Мейсон задал вопрос тоном человека, ведущего обыкновенную беседу:
– Значит, вам показалось, что Олден Лидс что-то сообщил в полицию, и она из-за этого нагрянула в вашу контору?
– Я считал, что такое вполне возможно.
– И Миликант разделял ваше мнение?
– Да, он также полагал, что это вполне возможно. Мы знали, что Лидс будет охотиться за Конвэем, пытаясь устранить его со своего пути, только Лидс не подозревал, что Конвэй и Миликант – это один и тот же человек. И он не узнал в Миликанте Хогарти, считая, что Хогарти мертв. Хогарти говорил, что собирался пригласить Лидса и сказать ему, что он – Конвэй.
– Скажите, вам было сложно уговорить Миликанта встретиться с вами?
– Вовсе нет. Он считал, что было бы нечестно подкладывать свинью, продавая мне дело.
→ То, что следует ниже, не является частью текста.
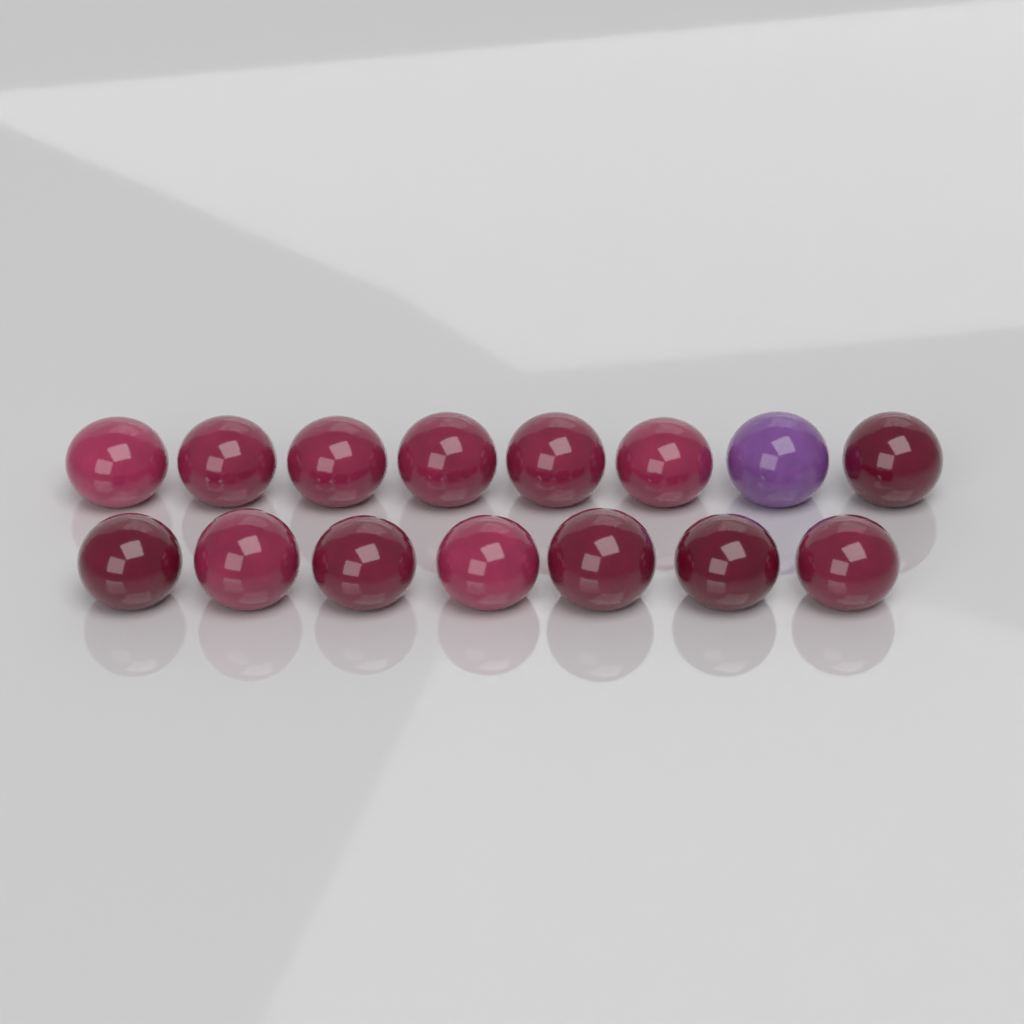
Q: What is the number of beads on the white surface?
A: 15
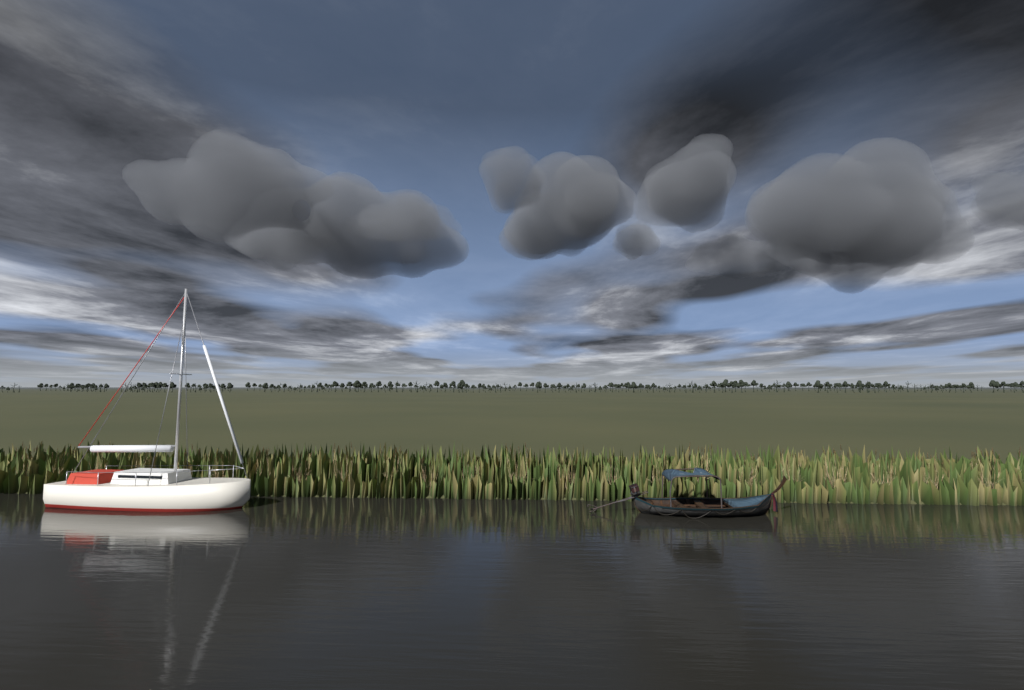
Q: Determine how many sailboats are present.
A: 1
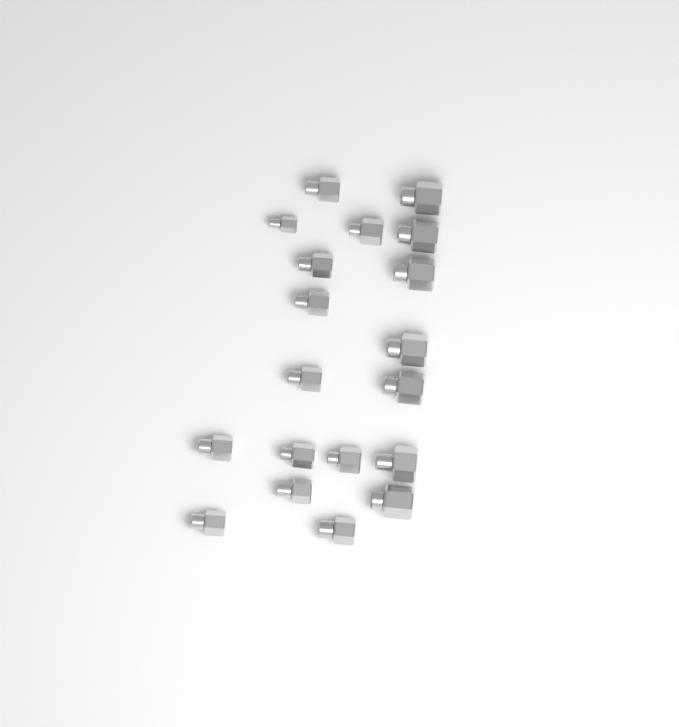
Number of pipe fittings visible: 19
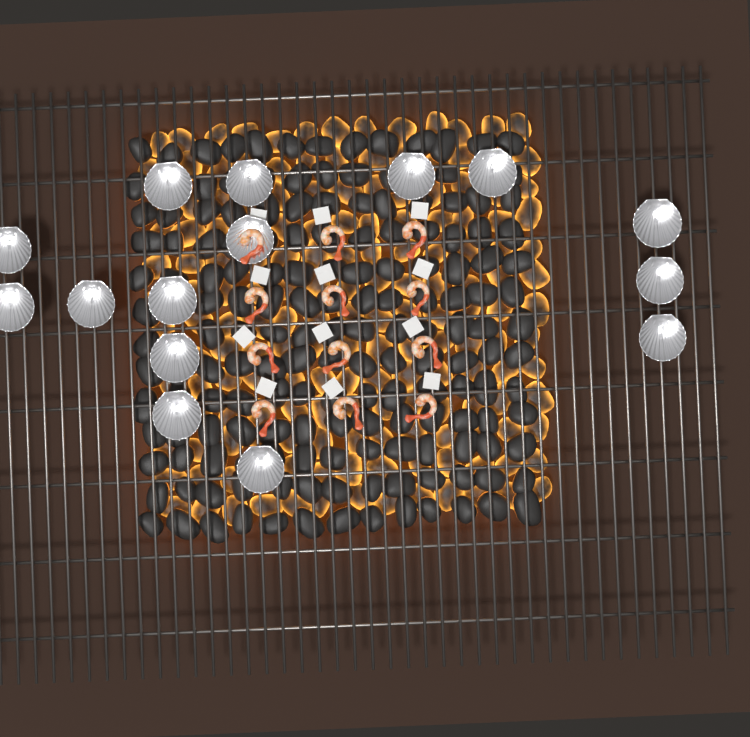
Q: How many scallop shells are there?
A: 15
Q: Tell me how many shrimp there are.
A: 12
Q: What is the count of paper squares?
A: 12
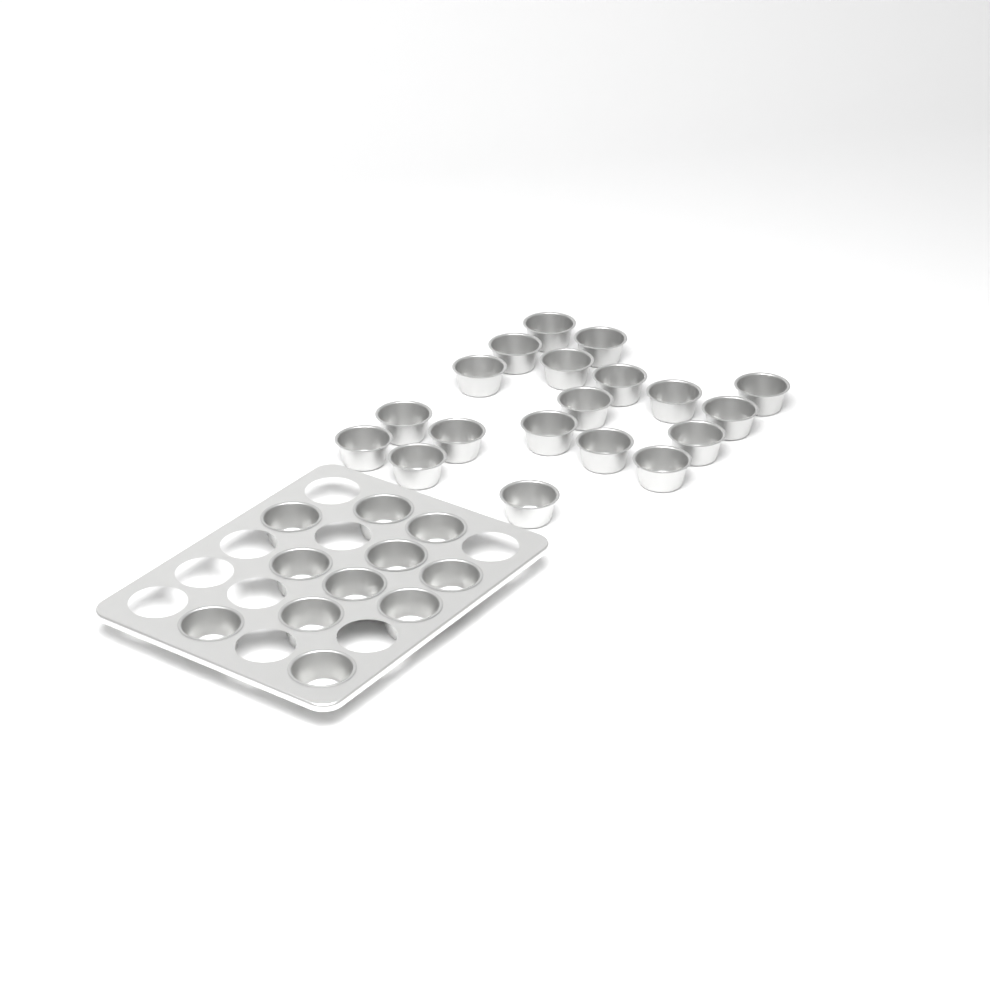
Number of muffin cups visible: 30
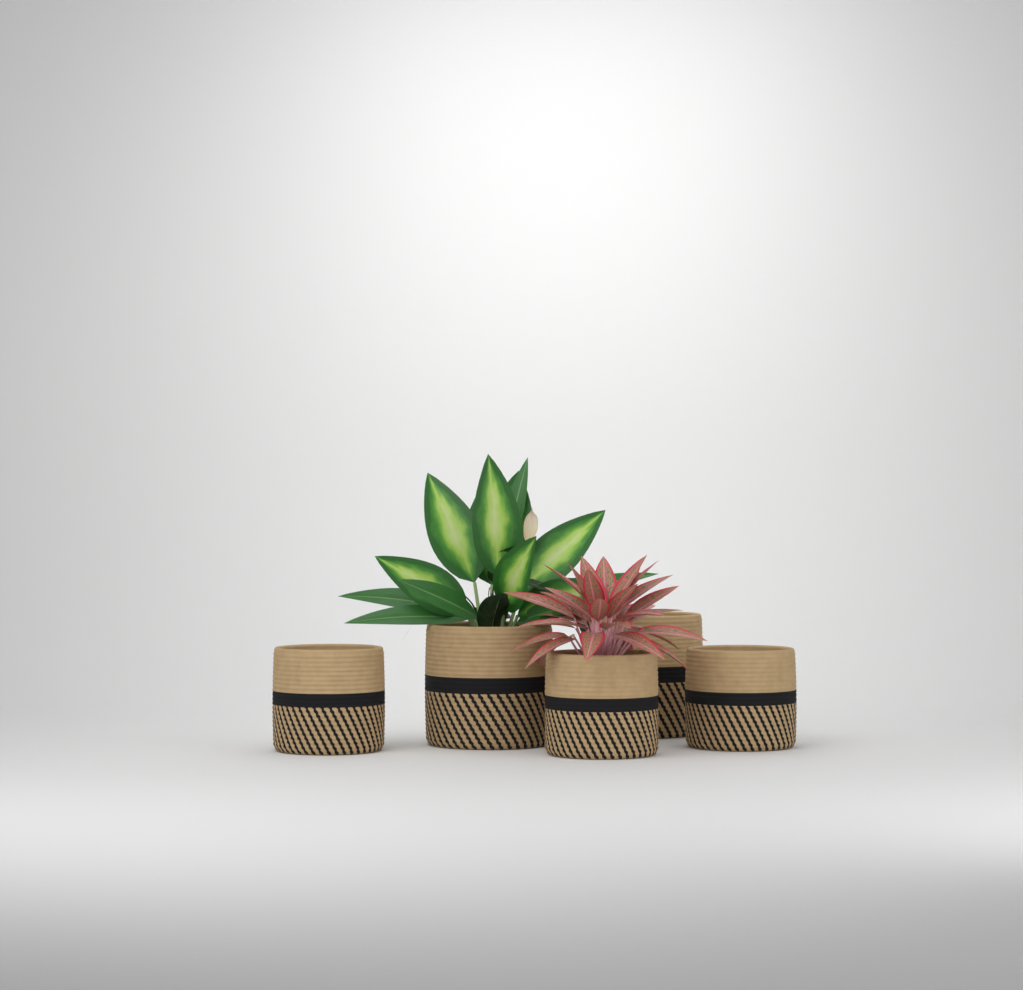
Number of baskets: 5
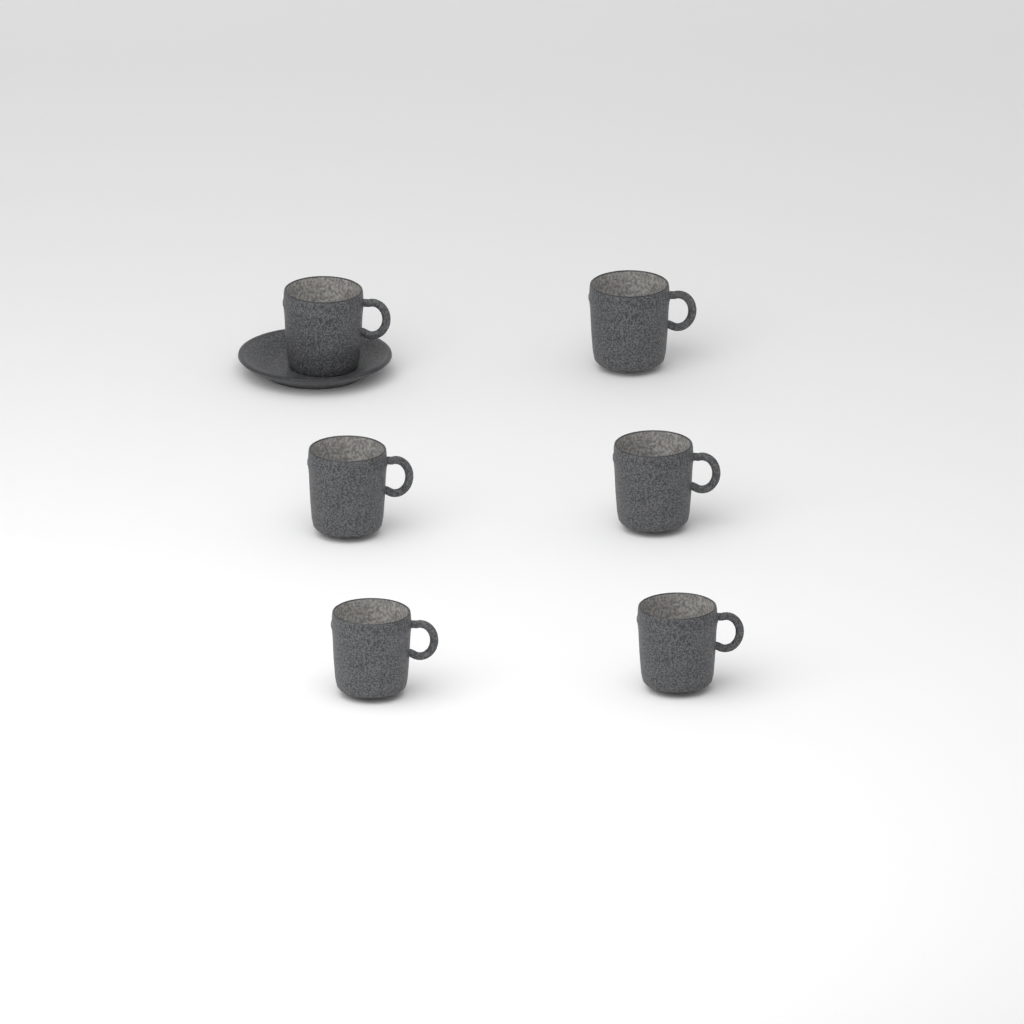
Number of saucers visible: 1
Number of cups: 6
– Все эти волнения сказались как-нибудь на вашем аппетите? – поинтересовался Мейсон.
– На моем аппетите? – изумился Серл.
– Да, – подтвердил адвокат.
– Нет. Если все против вас, значит, все против вас. Тогда не стоит вести себя как ребенок, а надо воспринимать все так, как оно есть.
– А разве вы не намекнули мне восьмого числа этого месяца за ленчем в «Домовой кухне», что, если Олден Лидс выплатит вам определенное вознаграждение, вы измените свои показания, и получится, что вы разговаривали с Конвэем по телефону после того, как Лидс ушел от него.
– Это неправда! – воскликнул свидетель. – И вы сами знаете, что это неправда.
– Так делали вы такое предложение? – настаивал Мейсон.
– Нет! Это вы пытались меня подкупить, но я ответил, что у Олдена Лидса не хватит денег, чтоб заставить меня изменить свои показания. Это вы пытались меня подкупить, угрожали и запугивали!
Судья Кнокс хмуро взглянул на Перри Мейсона, но тот уже задавал следующий вопрос:
– Мистер Серл! Вы были арестованы в ночь убийства по обвинению в уголовном преступлении, не так ли?
– Да.
– Вы когда-нибудь до этого обвинялись в уголовном преступлении?
Киттеринг поднял руку.
– Протестую, – сказал он. – Вопрос некорректный, несущественный и не относящийся к делу. Это не способ, чтобы выразить свидетелю недоверие. Только в том случае, если свидетель был признан виновным в совершении уголовного преступления, можно поднимать на перекрестном допросе вопрос о его отводе.
– Я не ставлю вопрос об отводе свидетеля, – уточнил Мейсон.
– Протест отклоняется, – вынес решение судья Кнокс.
– Меня не пытались привлечь по этому делу, – ответил Серл, – так как никакого дела не было. Полиция приехала потому, что им что-то сказал Олден Лидс. Никаких улик не было.
– Дело в том, – сказал Мейсон, – что вы быстро сообразили, если изменить свои показания так, чтобы оказалось, что вы звонили не в десять тридцать, а в десять, то это понравится людям окружного прокурора. Вы так и сделали. Разве не факт, что телефонный разговор, состоявшийся, по вашим словам, в десять часов, на самом деле произошел на тридцать минут позже?
– Я звонил ровно в десять вечера! – выкрикнул Серл.
– И, рассказывая все это в участке, а потом мне в «Домовой кухне», вы не упомянули, что Хогарти говорил вам о встрече, которая должна была состояться через десять минут и продлиться минут десять.